Kutipan Dokumen
Mandakara - Sepanjang sejarah
Nusantara, terdapat peristiwa-peristiwa penting yang menjadi simbol perlawanan
atas penjajahan yang dilakukan oleh entitas tertentu, baik berupa kerajaan-kerajaan
maupun pihak asing yang ingin mengekspansi kekuasaannya dan menjarah sumber
daya yang ada di Nusantara. Berbagai konflik-perang terjadi akibat kedatangan
entitas yang berusaha menguasai tempat tinggal mereka. Perlawanan itu tidak
datang dari kaum laki-laki semata, melainkan juga dari kalangan perempuan.
Salah satu simbol
perlawanan dari seorang perempuan pernah terjadi di ujung timur Jawa. Hal itu
terjadi ketika Kompeni (Vereenigde Oostindische Compagnie, VOC) tiba di
Blambangan dengan maksud untuk menaklukkan wilayah Jawa paling timur tersebut. Berbagai
pemberontakan dalam rangka menghalau Kompeni menduduki wilayah Blambangan
muncul sebagai reaksi penolakan masyarakat. Dari sederet nama yang mashyur dalam
sejarah pemberontakan terhadap Kompeni di ujung timur Jawa, nama Sayu Wiwit adalah
salah satu perempuan yang ikut serta dalam gerakan sosial-politik masyarakat
Blambangan.

Soal dan Tugas
(a) Tulis ulang dengan persis bagian teks tentang perlawanan di Blambangan di atas, semuanya dari "Salah satu simbol" hingga "Blambangan.".
(b) Teruskan teks di atas tentang Sayu Wiwit dan perlawanan rakyat Blambangan, mulai sesudah kalimat terakhirnya.

Cuplikan Data
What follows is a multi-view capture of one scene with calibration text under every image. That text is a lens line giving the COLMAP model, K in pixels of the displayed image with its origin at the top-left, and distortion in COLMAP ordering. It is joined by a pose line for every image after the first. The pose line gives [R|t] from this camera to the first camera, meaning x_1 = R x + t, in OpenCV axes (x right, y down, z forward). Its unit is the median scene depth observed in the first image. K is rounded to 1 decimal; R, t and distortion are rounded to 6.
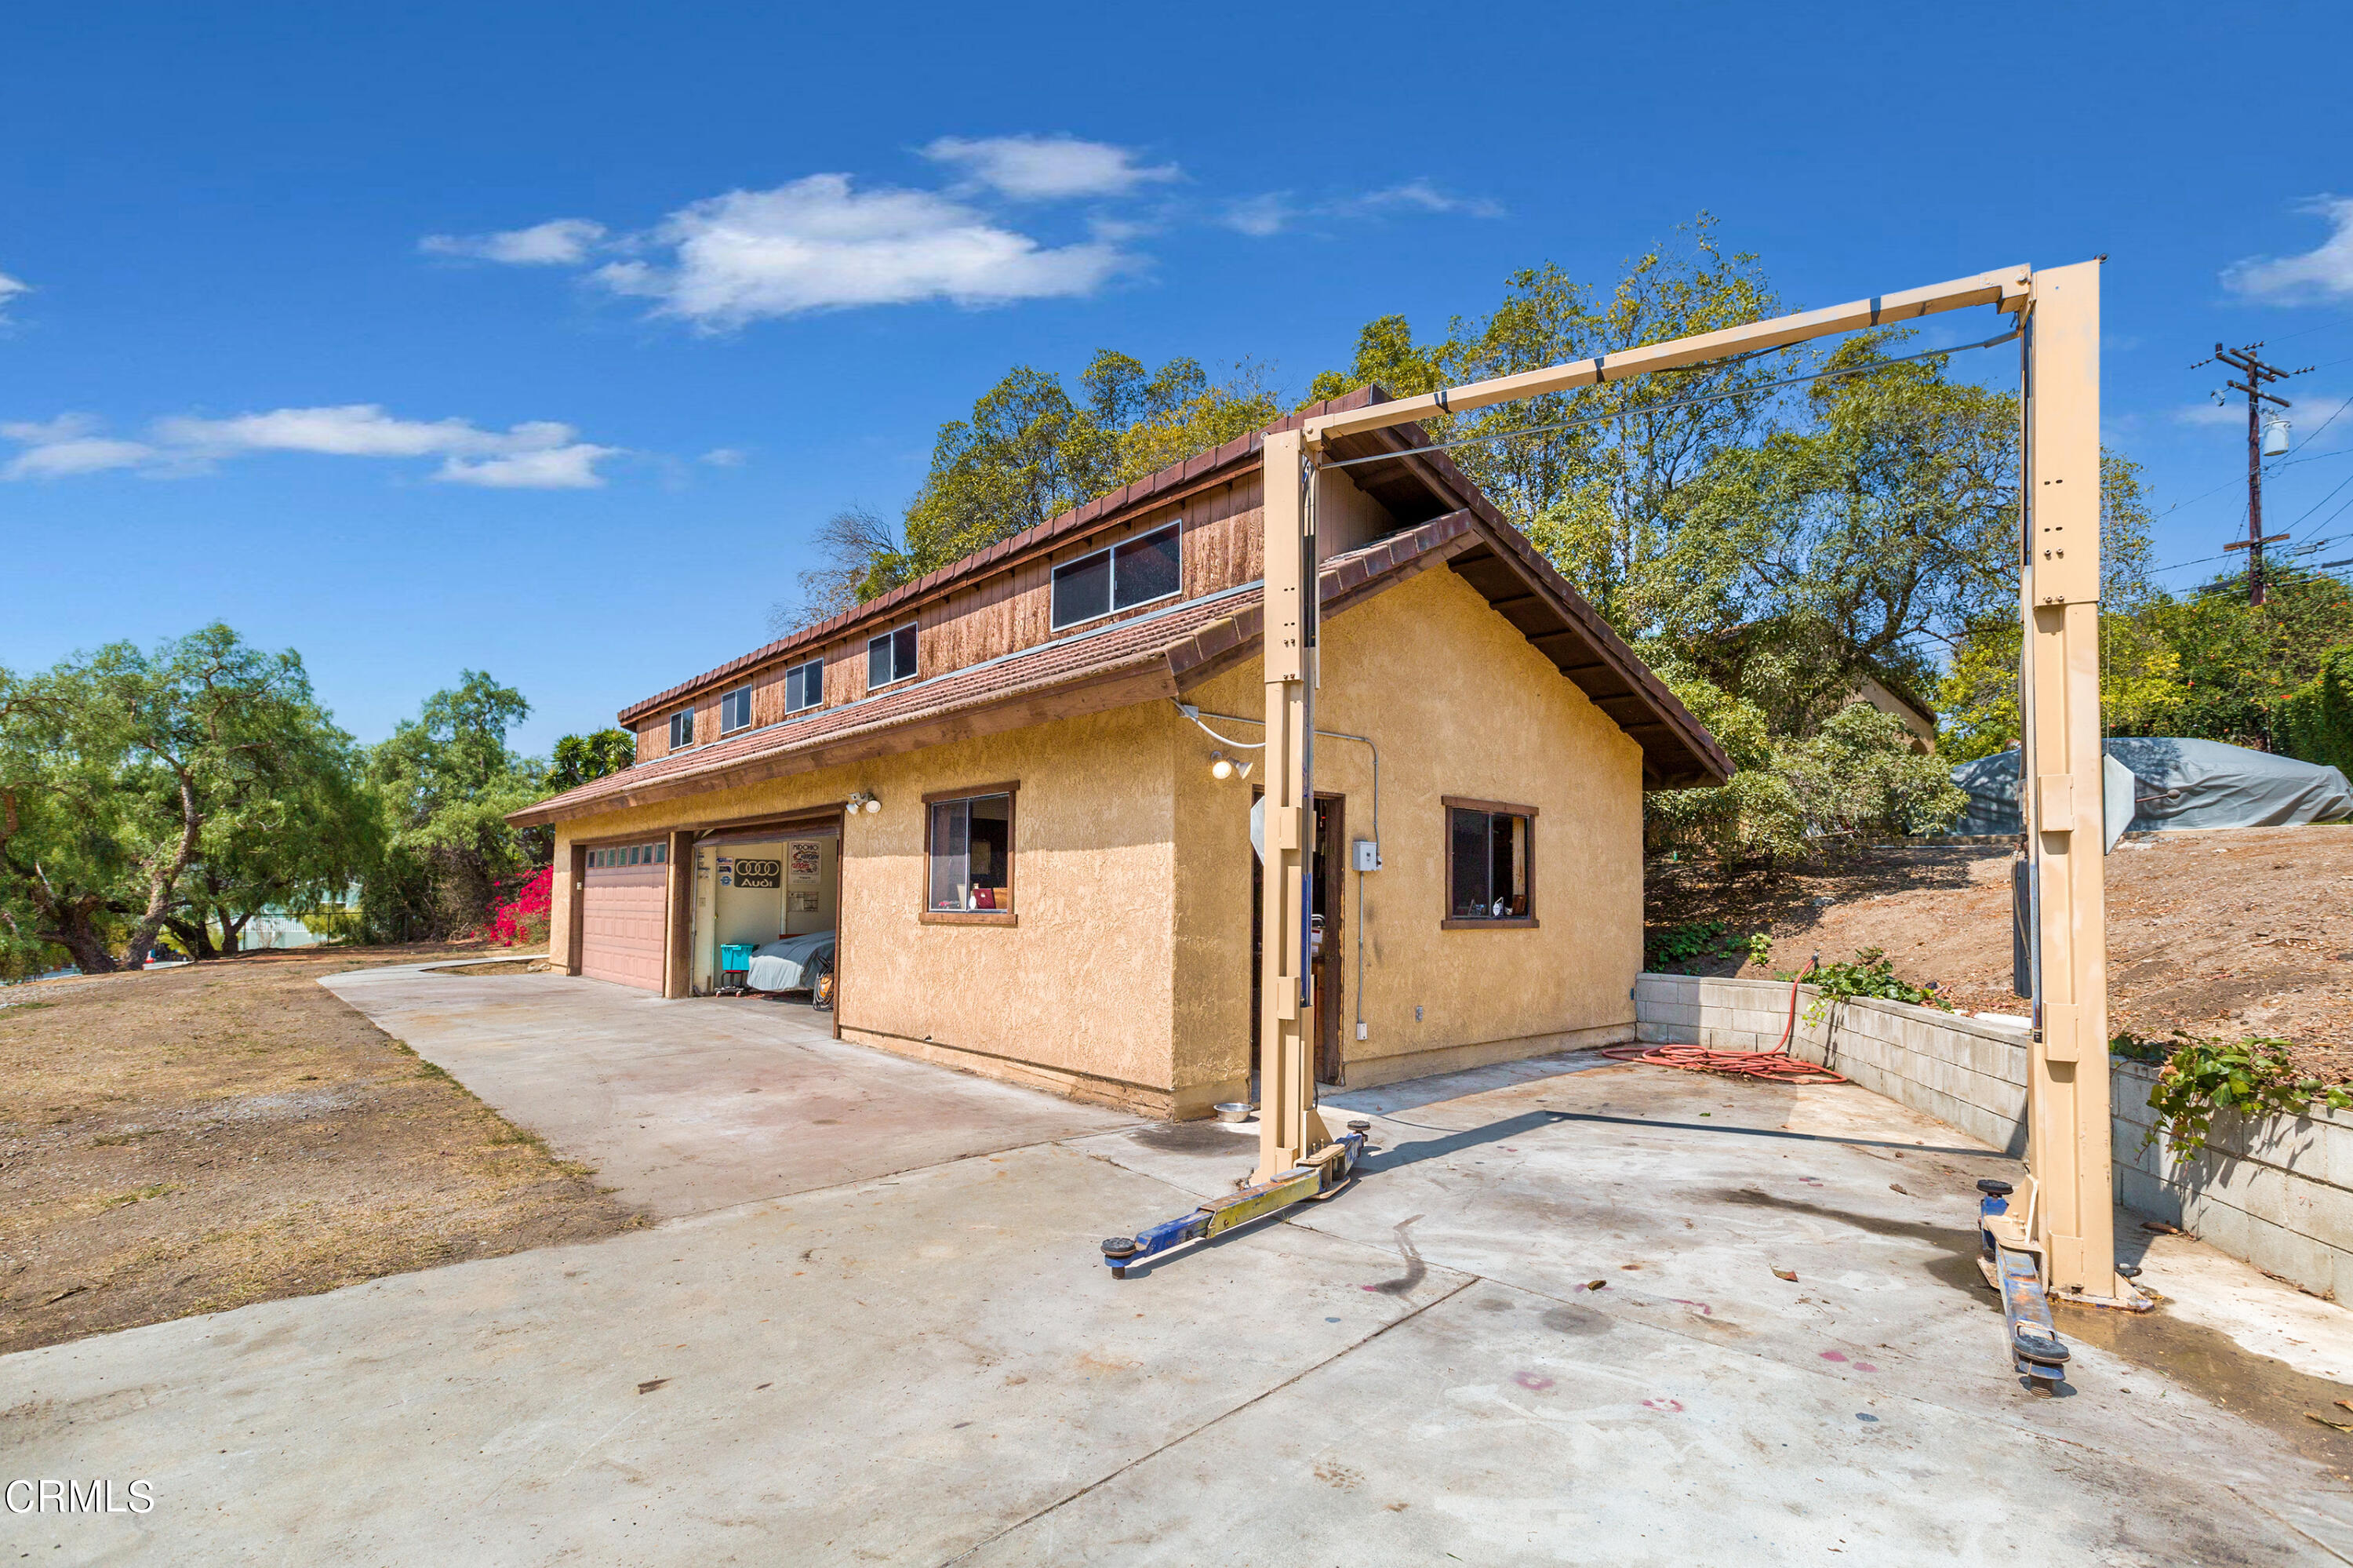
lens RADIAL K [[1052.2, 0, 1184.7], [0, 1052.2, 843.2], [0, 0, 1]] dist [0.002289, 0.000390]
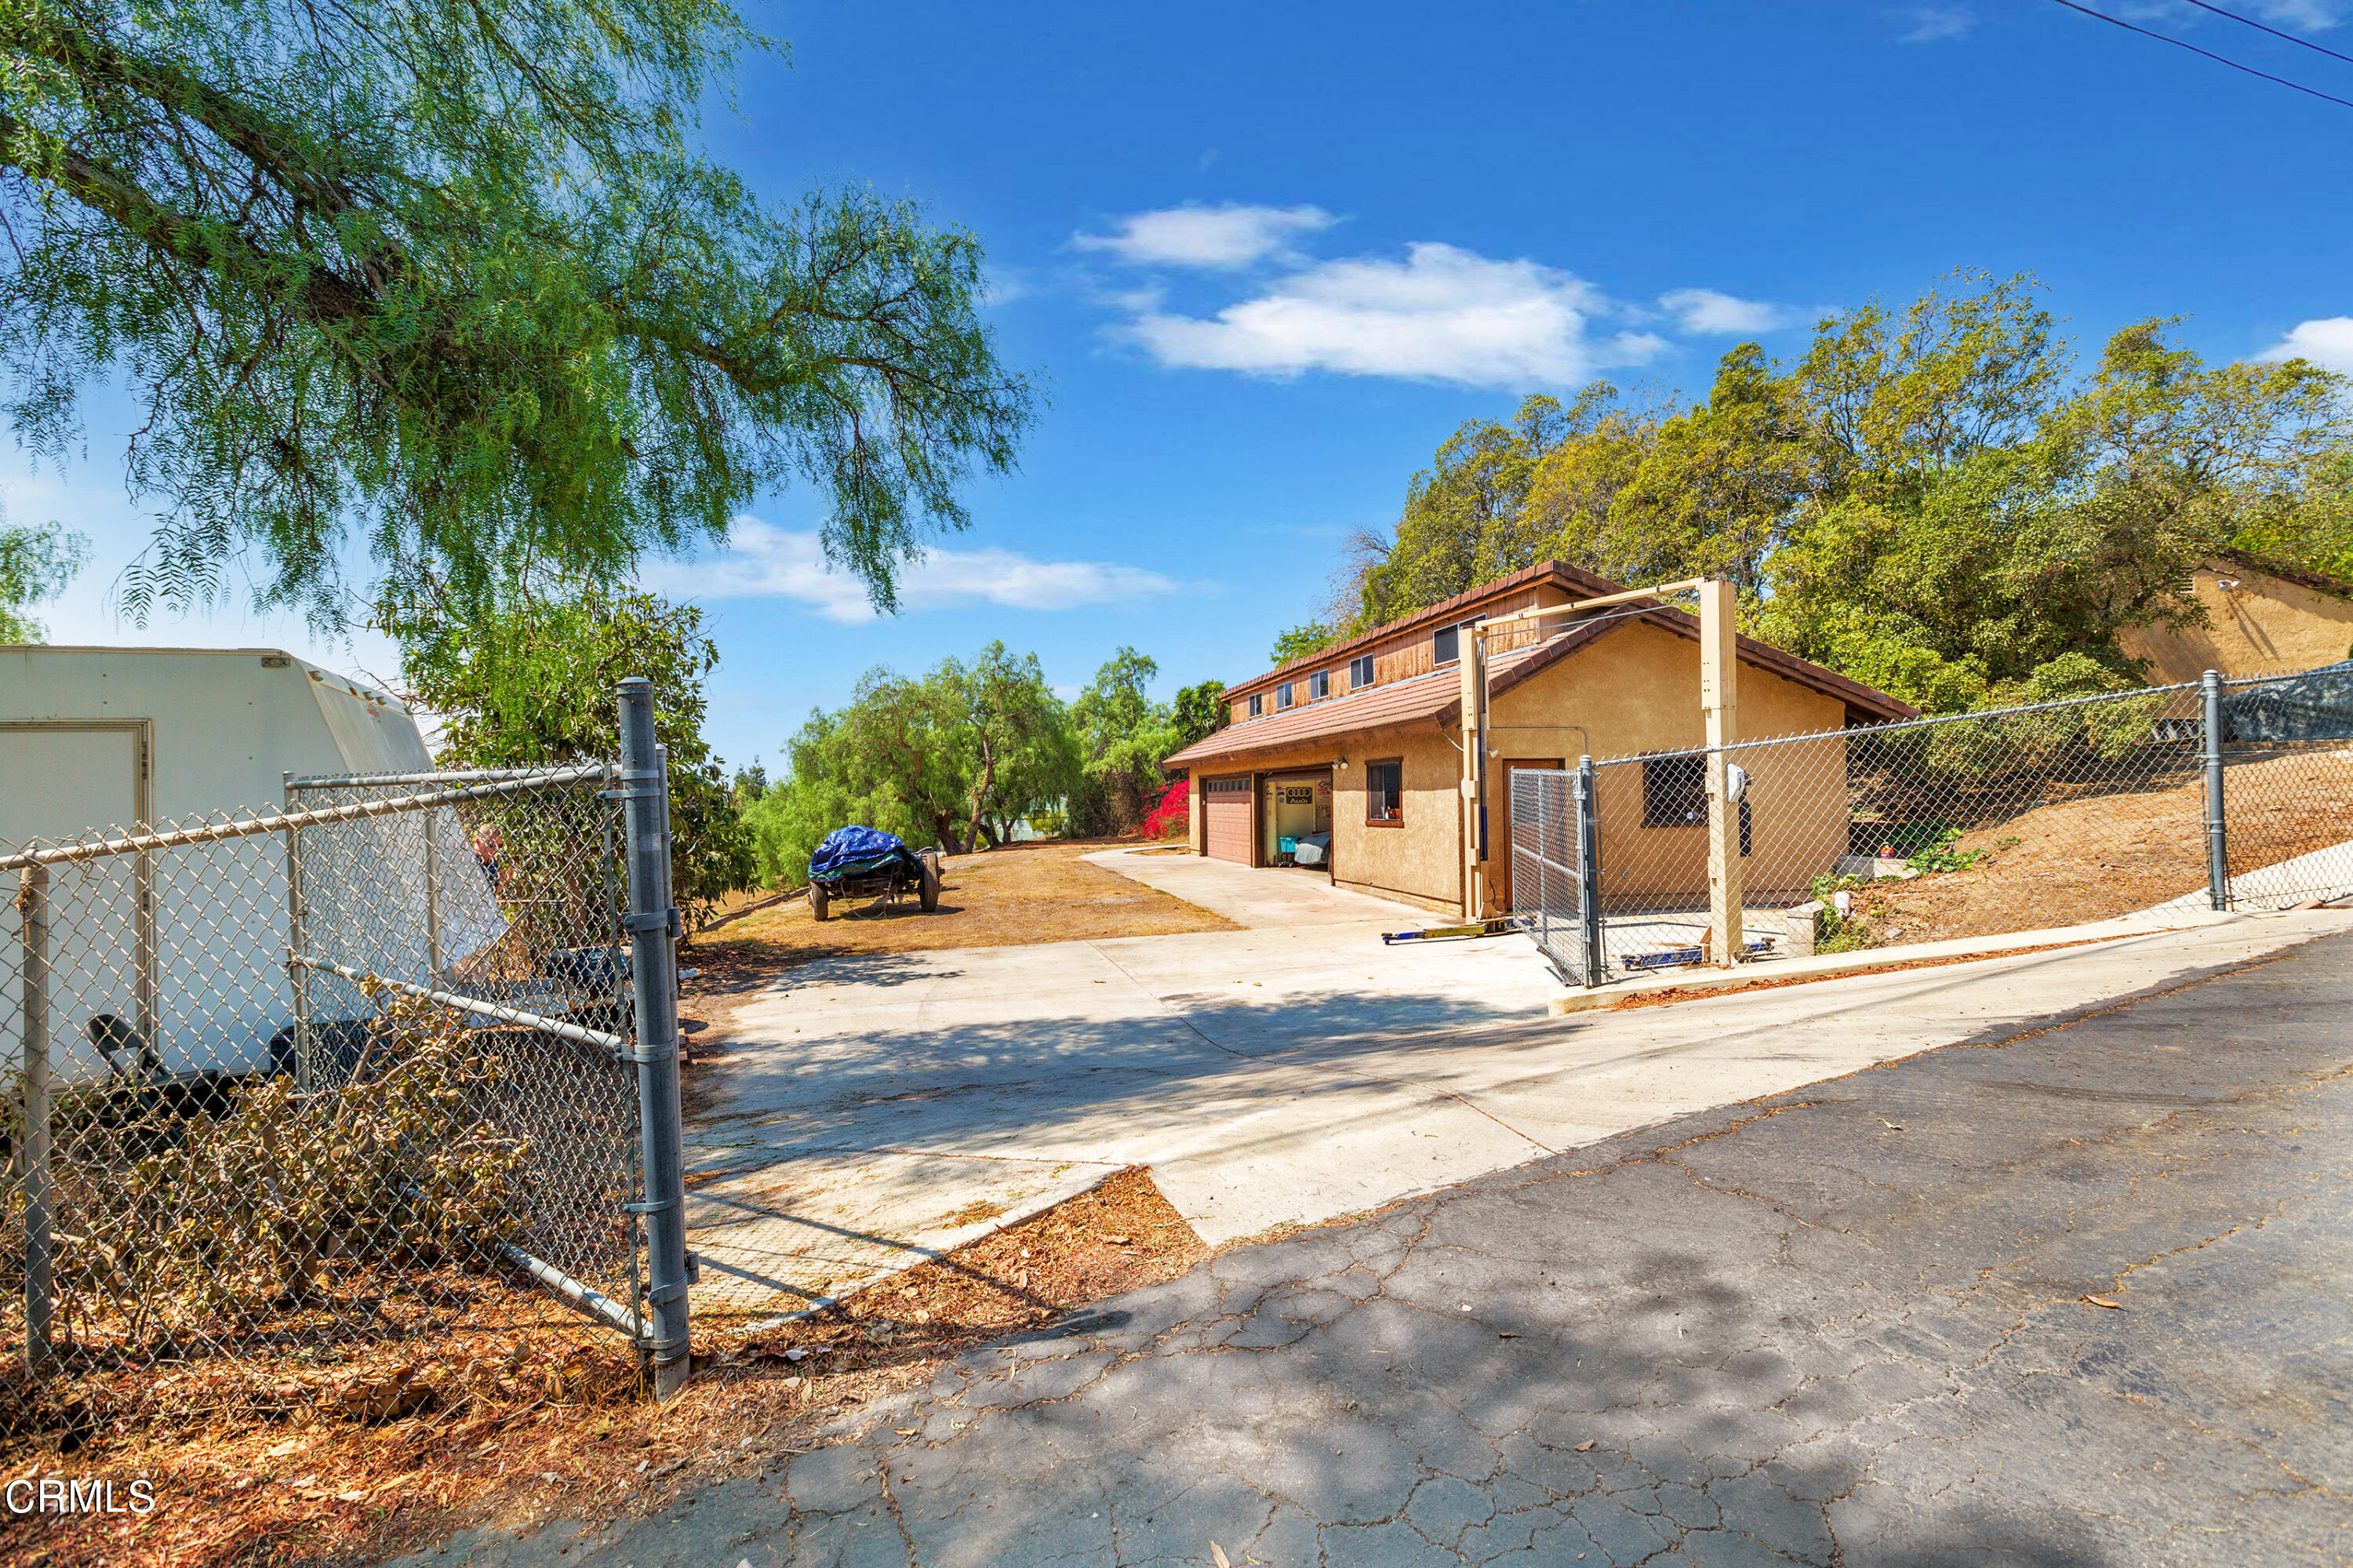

Jawaban Tiap Tugas
(a)
Salah satu simbol
perlawanan dari seorang perempuan pernah terjadi di ujung timur Jawa. Hal itu
terjadi ketika Kompeni (Vereenigde Oostindische Compagnie, VOC) tiba di
Blambangan dengan maksud untuk menaklukkan wilayah Jawa paling timur tersebut. Berbagai
pemberontakan dalam rangka menghalau Kompeni menduduki wilayah Blambangan
muncul sebagai reaksi penolakan masyarakat. Dari sederet nama yang mashyur dalam
sejarah pemberontakan terhadap Kompeni di ujung timur Jawa, nama Sayu Wiwit adalah
salah satu perempuan yang ikut serta dalam gerakan sosial-politik masyarakat
Blambangan.

(b)
Mengenal Sayu Wiwit: Susuhunan Ratu Gunung Raung
Perempuan gigih,
digdaya, dan berani yang berada di barisan masyarakat Blambangan tersebut
bernama Mas Ayu Wiwit atau yang lebih dikenal Sayu Wiwit. Ia adalah putri dari
Mas Gumuk Jati. Perempuan asal Kedhaton (di Lateng) ini diangkat menjadi
Senopati karena prestasi, pengalaman, dan keahliannya (dalam medan
pertempuran). Saat Kompeni membuat benteng di Lateng, Sayu Wiwit diajak pindah
oleh orang tuanya ke Bayu. Dalam Babad Tawangalun (BTA) disebutkan sebagai
berikut:
Kang dadi
menggalaning prang//Bekel Utun lan Bekel Undhuh iki//sarta lan Sayu Wiwit
wahu//kang dadi manggalaning perang//nanging estri asal kamulaning dangu//wismane
kedhaton ika//putrane Mas Gumuk Jati (BTA, Pupuh Pangkur viii)
Terjemah:
Yang menjadi
panglima perangnya//Bekel Utun dan Bekel Undhuh//serta Sayu Wiwit itu//menjadi
panglima perangnya//seorang perempuan yang berasal dulunya//berdiam di Kedhaton
(Keraton)//putra dari Mas Gumuk Jati (BTA, Pupuh Pangkur viii)
Sedangkan, cerita bahwa
Sayu Wiwit dibawa oleh orang tuanya ke Bayu karena Kompeni mendirikan benteng
di Lateng ditulis sebagai berikut:
Ujare kandha
satengah//Sayu Wiwit binekta lolos nguni//dhumateng ing negara Bayu//dening
yayah ibunira//kala tekane bala walandi wahu//damel loji ing Lateng
ika//purwane wahu puniki (BTA, Pupuh Pangkur ix).
Terjemah:
Kata beberapa
orang//Sayu Wiwit dibawa melarikan diri//ke negeri Bayu//oleh ayah-ibunya//saat
kedatangan pasukan Belanda//membuat loji di Lateng//demikianlah asal mulanya (BTA, Pupuh
Pangkur ix)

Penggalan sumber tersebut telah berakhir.